Southampton is suffering while Morgan Schneiderlin, its midfield general, is out injured. Without him, and without the vast resources that other clubs have, Southampton has had to pack the team with young players, and suddenly Wanyama must try to be Scholes and Keane rolled into one.

He isn’t that good or that experienced yet.

Wanyama first played for the Kenyan national team when he was 15, went abroad to join his older brother, McDonald, at a Swedish club and later joined Glasgow Celtic, where he scored against Barcelona in a Champions League group match at age 21. All those experiences have been mighty stepping stones on the road toward Premier League riches.

Wanyama comes from a family steeped in sports. His father Noah played soccer for Kenya, while his mother, Mildred, played netball. His sister Mercy plays basketball, his big brother McDonald now is employed in Italy by Parma, and two other brothers play soccer in Kenya.

So you lose to the club of your boyhood dreams. You take a lesson from Yaya Touré, whose size and strength and adaptability inspired Wanyama and who appeared alongside him in a public-service announcement against big-game poaching in Africa.

With a coach like Ronald Koeman, the Dutchman who played the same position as Wanyama (defensive midfielder) and who scored the winning goal in a Champions League final, there will be no letting up on the Southampton players. The recent setbacks arrested their thrilling start to the season, and there is work to be done if they are to get back on track.

But that is life in a league of financial inequality. Lose six players, and United can bring in six more. But if Southampton loses that many, it will do what it does better than almost anyone else: Promote teenagers into the lineup, give them an opportunity to play, and then improve them on the training fields with the harsh lessons from the previous few weeks.

“We lost against City because City was better than we are,” Koeman said on television this week. “But we didn’t lose to Arsenal or to Manchester United because they were better. I just told the boys in the dressing room we haven’t lost against United, we lost to ourselves tonight. We have to learn from that.”

United’s coach, also Dutch, agreed. “I think Southampton played better than Manchester United,” said Louis van Gaal. “We were the lucky guy.” The lucky guys are on a roll of five consecutive victories, moving their team to third in the league.

It isn’t just luck. It lies in the ability of van Persie to prey on errors and to steal goals. Southampton has pretty good players, but United has a world-class predator.

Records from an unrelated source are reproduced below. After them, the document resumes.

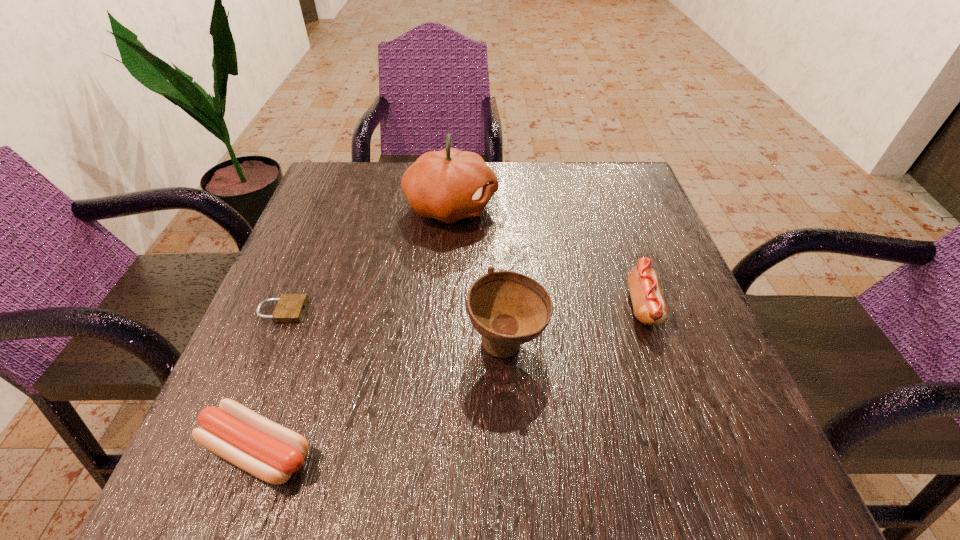
Where is `free space at the near edge`? free space at the near edge is located at coordinates (308, 487).

At what (x,y) coordinates should I click in order to perform the action: click on free space at the left edge. Please return your answer as a coordinate pair (x, y). Looking at the image, I should click on (287, 365).

In the image, there is a desktop. Identify the location of vacant space at the right edge. The width and height of the screenshot is (960, 540). tap(684, 282).

Locate an element on the screen. This screenshot has width=960, height=540. vacant space at the far left corner is located at coordinates (352, 214).

At what (x,y) coordinates should I click in order to perform the action: click on free space at the near left corner of the desktop. Please return your answer as a coordinate pair (x, y). This screenshot has height=540, width=960. Looking at the image, I should click on (222, 494).

This screenshot has width=960, height=540. I want to click on vacant space at the far right corner of the desktop, so click(x=589, y=190).

The height and width of the screenshot is (540, 960). In order to click on free spot at the near right corner of the desktop in this screenshot , I will do `click(673, 495)`.

I want to click on free space between the pumpkin and the soup bowl, so click(479, 275).

Where is `free space between the farther sausage and the tallest object`? free space between the farther sausage and the tallest object is located at coordinates (547, 256).

At what (x,y) coordinates should I click in order to perform the action: click on free point between the rightmost object and the padlock. Please return your answer as a coordinate pair (x, y). This screenshot has width=960, height=540. Looking at the image, I should click on (462, 308).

So this is turning into a salutary month in the life of Wanyama. He is a strapping young man, 6-foot-2 and built like an ox, but he is still learning how far his skill, and just as importantly his attitude, might take him.

While working his way up through Swedish and Belgian soccer in his teens, Wanyama would not say that he aspired to be somewhere else. He lapped up the thrills of playing for Celtic in the Champions League, but at the same time dreamed of playing in England.

Push him, and he might admit that the end of his journey would be one day to put on that red jersey of Manchester United. Because that would be the dream of many children, the same dream that boys in Africa, Asia and the Americas nurture.

This is where soccer is special. It provides, despite all that happens from the top down with FIFA, the most popular aspiration on earth. It provides the possible dream.

Scoring goals is not really part of Wanyama’s duties. His job is first and foremost to defend in midfield and to anchor the team, but, yes, his instinct is to go forward when the possibility arises.

Wanyama struck a breathtaking strike from 40 meters against Hull City earlier this season. He is the first Kenyan to score in the Premier League, and the 91st different nationality to do so. The dream is nothing without application, and you can bet that Koeman is addressing that right now.